Nei confronti di pregresse dichiarazioni contrarie all’esistenza della malattia mentale, che comunque fecero parte del più ampio dibattito e della lotta che portò alla chiusura di una industria di morte come il manicomio, ci sono ancora oggi profondi portatori di odio; contro il pur minimo tentativo di porre in dubbio la malattia volontariamente ignari che il filone della medicina internazionale che dichiara che il cosiddetto disagio mentale non ha i requisiti per essere categorizzato tra le malattie, oltre ad essere di grande attualità è enormemente sostenuto.
Vittorino Andreoli, che più che essere conosciuto come antipsichiatra è ritenuto la voce della psichiatria ufficiale, dice: «L’aggiunta dell’aggettivo “malato” al sistema-encefalo o alle sue funzioni ha costituito nella storia un problema. A questo aggettivo, riferito alle funzioni encefaliche, è legata la storia della psichiatria. […] L’aggettivo malato non ha alcun significato né se viene attaccato al riduzionismo biologico né se è aggiunto a quello sociale.» (Vittorino Andreoli; L’uomo folle.

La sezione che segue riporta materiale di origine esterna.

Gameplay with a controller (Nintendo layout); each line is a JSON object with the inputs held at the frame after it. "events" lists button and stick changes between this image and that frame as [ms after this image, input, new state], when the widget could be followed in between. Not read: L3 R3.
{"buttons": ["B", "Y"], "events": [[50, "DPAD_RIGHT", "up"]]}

La terza via della psichiatria, Prima edizione BUR Scienza ottobre 2007, Milano; pag. 225-227)
Volontariamente ignari, ciechi sul fenomeno e consensienti all’abituale misconoscimento della malattia mentale e della persona portatrice di un disagio relazionale realizzato tutti i giorni nelle strutture sanitarie in generale e in quelle della Salute Mentale in particolare, proprio da parte di chi con scrupolo, polemica puntualità e rigoroso autoritarismo si fa scientifico paladino del concetto di “malattia mentale”.
Spesso il dibattito è malposto e spesso le posizioni sono volutamente e strumentalmente fraintese fino al punto, da entrambe le parti, sostenitori e oppositori, di disattendere all’osservazione e alla denuncia proprio di quello che avviene all’interno della stessa medicina titolare della diagnosi di malattia mentale e titolare nello stesso tempo della sua estinzione per la trascuratezza o la superficialità nelle cure se non per il concreto abbandono.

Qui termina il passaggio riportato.